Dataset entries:
--

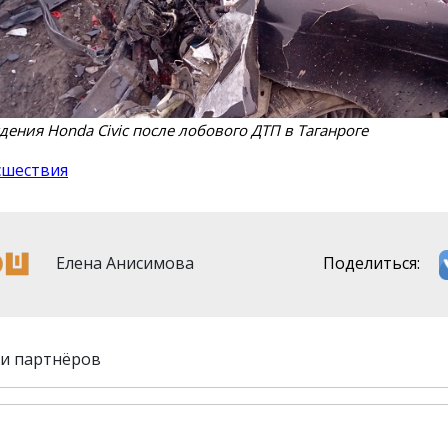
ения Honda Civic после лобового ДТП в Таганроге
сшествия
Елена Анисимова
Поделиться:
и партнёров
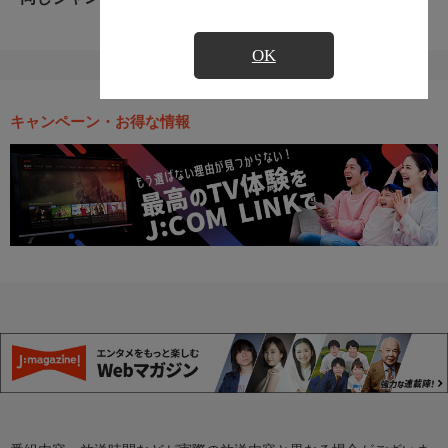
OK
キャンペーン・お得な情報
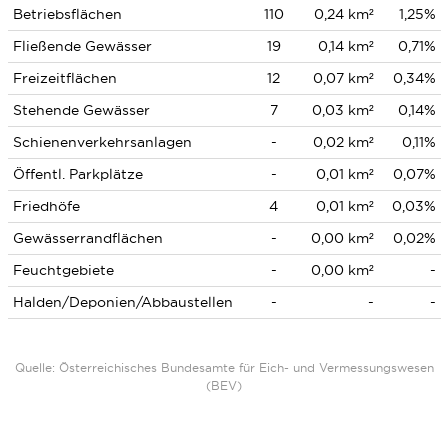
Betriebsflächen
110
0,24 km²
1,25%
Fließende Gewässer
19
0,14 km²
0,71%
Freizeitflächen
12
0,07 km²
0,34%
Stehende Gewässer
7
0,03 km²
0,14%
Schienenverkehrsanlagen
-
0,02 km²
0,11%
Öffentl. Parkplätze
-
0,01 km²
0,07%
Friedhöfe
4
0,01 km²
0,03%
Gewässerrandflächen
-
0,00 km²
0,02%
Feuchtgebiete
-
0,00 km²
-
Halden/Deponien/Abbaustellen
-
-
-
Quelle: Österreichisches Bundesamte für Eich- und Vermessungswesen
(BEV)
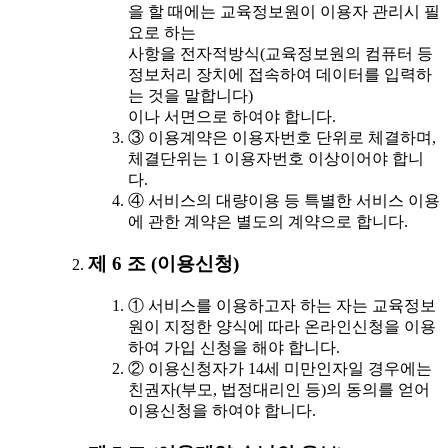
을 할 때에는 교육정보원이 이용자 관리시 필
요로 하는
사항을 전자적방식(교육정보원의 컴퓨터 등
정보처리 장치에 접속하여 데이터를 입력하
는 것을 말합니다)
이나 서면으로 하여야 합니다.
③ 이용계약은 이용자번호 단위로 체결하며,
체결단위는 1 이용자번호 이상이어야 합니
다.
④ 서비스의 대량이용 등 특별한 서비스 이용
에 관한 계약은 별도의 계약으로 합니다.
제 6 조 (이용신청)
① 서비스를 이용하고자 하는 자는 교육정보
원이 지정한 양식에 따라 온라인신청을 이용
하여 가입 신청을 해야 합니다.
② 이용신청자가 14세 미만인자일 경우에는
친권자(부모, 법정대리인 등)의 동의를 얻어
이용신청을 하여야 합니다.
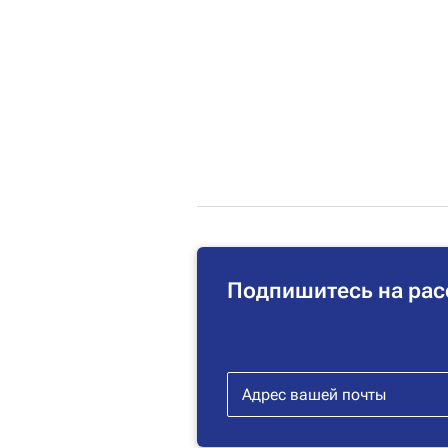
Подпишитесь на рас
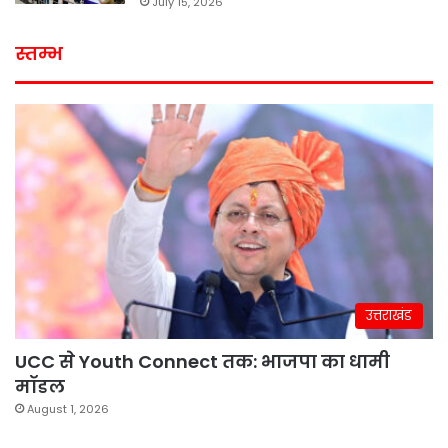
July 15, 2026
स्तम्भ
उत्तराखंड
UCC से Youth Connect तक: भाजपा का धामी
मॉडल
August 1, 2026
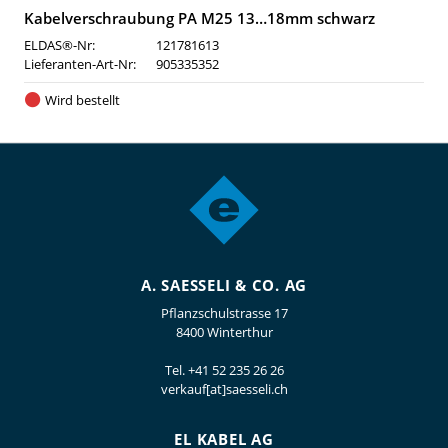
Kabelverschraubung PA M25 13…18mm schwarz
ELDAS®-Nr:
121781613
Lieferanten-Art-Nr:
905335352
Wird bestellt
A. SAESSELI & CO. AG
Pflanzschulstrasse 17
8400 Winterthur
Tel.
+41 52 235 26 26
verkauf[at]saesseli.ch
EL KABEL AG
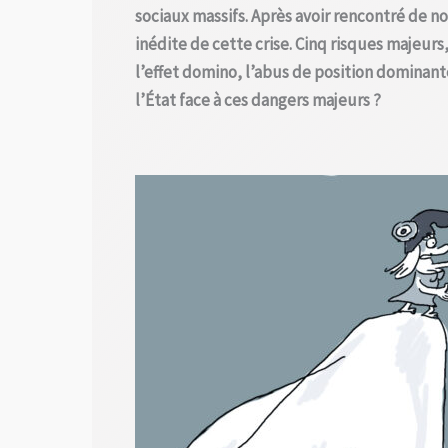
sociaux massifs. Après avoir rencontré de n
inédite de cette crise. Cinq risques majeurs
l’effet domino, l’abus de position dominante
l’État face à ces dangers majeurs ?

--

> [REQUEST] Turn the lines above into a numbered list, dropping any blank lines. Leave the pictures out.

> [RESPONSE AREA]
1. ения Honda Civic после лобового ДТП в Таганроге
2. сшествия
3. Елена Анисимова
4. Поделиться:
5. и партнёров
6. OK
7. キャンペーン・お得な情報
8. Betriebsflächen
9. 110
10. 0,24 km²
11. 1,25%
12. Fließende Gewässer
13. 19
14. 0,14 km²
15. 0,71%
16. Freizeitflächen
17. 12
18. 0,07 km²
19. 0,34%
20. Stehende Gewässer
21. 7
22. 0,03 km²
23. 0,14%
24. Schienenverkehrsanlagen
25. -
26. 0,02 km²
27. 0,11%
28. Öffentl. Parkplätze
29. -
30. 0,01 km²
31. 0,07%
32. Friedhöfe
33. 4
34. 0,01 km²
35. 0,03%
36. Gewässerrandflächen
37. -
38. 0,00 km²
39. 0,02%
40. Feuchtgebiete
41. -
42. 0,00 km²
43. -
44. Halden/Deponien/Abbaustellen
45. -
46. -
47. -
48. Quelle: Österreichisches Bundesamte für Eich- und Vermessungswesen
49. (BEV)
50. 을 할 때에는 교육정보원이 이용자 관리시 필
51. 요로 하는
52. 사항을 전자적방식(교육정보원의 컴퓨터 등
53. 정보처리 장치에 접속하여 데이터를 입력하
54. 는 것을 말합니다)
55. 이나 서면으로 하여야 합니다.
56. ③ 이용계약은 이용자번호 단위로 체결하며,
57. 체결단위는 1 이용자번호 이상이어야 합니
58. 다.
59. ④ 서비스의 대량이용 등 특별한 서비스 이용
60. 에 관한 계약은 별도의 계약으로 합니다.
61. 제 6 조 (이용신청)
62. ① 서비스를 이용하고자 하는 자는 교육정보
63. 원이 지정한 양식에 따라 온라인신청을 이용
64. 하여 가입 신청을 해야 합니다.
65. ② 이용신청자가 14세 미만인자일 경우에는
66. 친권자(부모, 법정대리인 등)의 동의를 얻어
67. 이용신청을 하여야 합니다.
68. Подпишитесь на рас
69. July 15, 2026
70. स्तम्भ
71. उत्तराखंड
72. UCC से Youth Connect तक: भाजपा का धामी
73. मॉडल
74. August 1, 2026
75. Kabelverschraubung PA M25 13…18mm schwarz
76. ELDAS®-Nr:
77. 121781613
78. Lieferanten-Art-Nr:
79. 905335352
80. Wird bestellt
81. A. SAESSELI & CO. AG
82. Pflanzschulstrasse 17
83. 8400 Winterthur
84. Tel.
85. +41 52 235 26 26
86. verkauf[at]saesseli.ch
87. EL KABEL AG
88. sociaux massifs. Après avoir rencontré de n
89. inédite de cette crise. Cinq risques majeurs
90. l’effet domino, l’abus de position dominante
91. l’État face à ces dangers majeurs ?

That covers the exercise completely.